Monday, Feb. 29, 1932

The Wiggin Carrara

Always on display in the art gallery in Manhattan's Grand Central Station is a selection of fauns, nymphs, Indians and babies holding fish, designed by orthodox sculptors. Another statue went on view there last week. It was a white Carrara marble figure of a nude young woman, seated and gazing reflectively at her left foot. In front of the figure was a black marble reflecting pool, behind it cedar trees and potted plants. Called Reverie, it attracted great attention not only because it was pleasant to the eye but also because its creator, a grandmother, is the wife of Albert Henry Wiggin whose bank (Chase) vies with National City for title of "world's biggest."

Only two years ago did Mrs. Jessie Duncan Hayden Wiggin feel that she had time to spare to sculpt. Telling few of her friends, she rented a studio in MacDougal Alley behind the Whitney Museum and began to study under Victor Salvatore. She worked hard. Reverie is her first work in marble. Mrs. Wiggin designed it for her garden in Greenwich, Conn.

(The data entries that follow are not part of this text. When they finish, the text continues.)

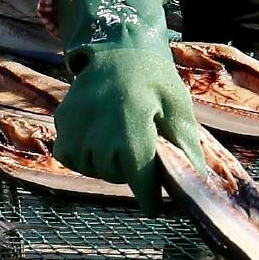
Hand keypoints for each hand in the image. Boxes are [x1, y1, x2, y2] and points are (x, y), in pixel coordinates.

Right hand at [51, 0, 205, 207]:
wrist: (116, 50)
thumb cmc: (154, 80)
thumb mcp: (178, 106)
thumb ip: (186, 145)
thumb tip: (197, 181)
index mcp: (132, 125)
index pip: (139, 177)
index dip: (148, 197)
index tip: (153, 208)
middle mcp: (99, 130)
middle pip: (115, 175)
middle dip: (129, 168)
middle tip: (140, 144)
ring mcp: (75, 127)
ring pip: (93, 169)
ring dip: (107, 162)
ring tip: (119, 135)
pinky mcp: (61, 124)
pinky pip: (72, 157)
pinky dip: (86, 154)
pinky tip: (99, 135)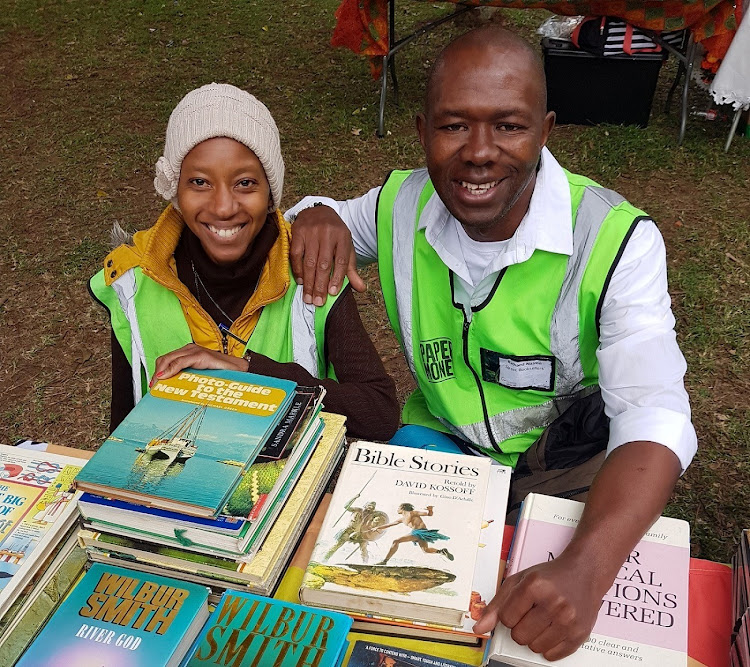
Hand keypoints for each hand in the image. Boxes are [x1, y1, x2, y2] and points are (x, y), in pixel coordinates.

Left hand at [151, 344, 248, 383]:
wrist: (239, 369)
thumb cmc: (222, 373)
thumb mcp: (200, 375)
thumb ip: (188, 376)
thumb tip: (173, 387)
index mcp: (189, 353)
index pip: (167, 359)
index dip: (158, 370)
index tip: (154, 384)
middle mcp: (190, 349)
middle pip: (164, 359)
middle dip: (156, 372)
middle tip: (153, 386)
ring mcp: (195, 350)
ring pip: (169, 359)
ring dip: (160, 372)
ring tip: (157, 384)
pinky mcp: (200, 355)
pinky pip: (180, 362)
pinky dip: (170, 369)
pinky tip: (165, 376)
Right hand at [289, 205, 364, 305]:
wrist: (318, 211)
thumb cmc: (334, 234)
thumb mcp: (346, 247)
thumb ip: (351, 269)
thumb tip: (361, 289)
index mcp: (343, 237)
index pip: (340, 261)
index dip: (337, 278)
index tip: (332, 293)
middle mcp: (327, 233)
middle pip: (323, 264)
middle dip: (320, 285)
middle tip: (318, 302)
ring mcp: (311, 232)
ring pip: (309, 261)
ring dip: (308, 282)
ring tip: (308, 298)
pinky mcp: (297, 232)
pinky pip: (296, 255)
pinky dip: (298, 270)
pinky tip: (300, 281)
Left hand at [473, 553, 603, 660]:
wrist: (584, 573)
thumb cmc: (550, 576)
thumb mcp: (519, 581)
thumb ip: (497, 605)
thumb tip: (479, 628)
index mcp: (535, 586)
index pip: (506, 619)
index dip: (509, 614)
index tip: (519, 606)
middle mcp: (554, 603)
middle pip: (519, 636)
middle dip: (520, 627)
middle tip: (531, 613)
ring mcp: (568, 620)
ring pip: (534, 647)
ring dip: (534, 637)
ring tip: (543, 620)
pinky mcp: (579, 634)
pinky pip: (552, 655)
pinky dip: (548, 646)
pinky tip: (553, 628)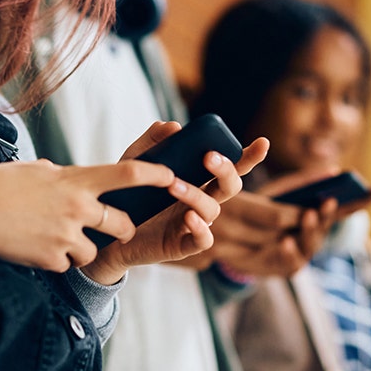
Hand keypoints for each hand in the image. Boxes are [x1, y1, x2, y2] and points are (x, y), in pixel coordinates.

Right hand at [0, 156, 174, 271]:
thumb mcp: (34, 170)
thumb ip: (58, 174)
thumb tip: (65, 176)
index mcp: (75, 179)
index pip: (127, 174)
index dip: (155, 174)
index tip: (172, 176)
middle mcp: (78, 207)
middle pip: (121, 223)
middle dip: (123, 228)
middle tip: (116, 228)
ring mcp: (66, 235)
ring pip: (94, 249)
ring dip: (83, 248)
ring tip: (56, 238)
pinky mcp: (52, 259)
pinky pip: (67, 263)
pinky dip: (58, 259)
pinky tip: (38, 248)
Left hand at [80, 122, 269, 284]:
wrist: (107, 234)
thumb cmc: (128, 196)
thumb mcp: (134, 164)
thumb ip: (152, 142)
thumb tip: (173, 126)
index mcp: (197, 180)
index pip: (229, 166)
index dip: (249, 157)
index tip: (263, 143)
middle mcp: (202, 201)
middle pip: (230, 185)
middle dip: (226, 169)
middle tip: (208, 156)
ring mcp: (194, 223)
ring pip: (213, 209)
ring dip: (196, 194)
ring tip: (173, 185)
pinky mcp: (182, 245)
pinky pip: (203, 239)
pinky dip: (200, 228)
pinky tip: (188, 217)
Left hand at [191, 169, 370, 276]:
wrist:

"I really feel that sculpture is my profession," said pleasant Grandmother Wiggin. "It has given me quite a thrill to have really created something."-- Hearst's San Francisco Examiner ("Monarch of the Dailies") last week took notice of that city's cultural life by reporting the completion of a fresco by youthful Artist Victor Arnautoff, onetime pupil of Diego Rivera. On the wall of his studio near the edge of the Telegraph Hill art colony Artist Arnautoff, a sociable fellow, had painted the likenesses of 23 of his friends grouped about the seated figure of a nude female model. The Examiner printed with its story a four-column picture of the fresco. To the great astonishment of Artist Arnautoff and the model, it showed the latter clad in a hand-painted bathing suit.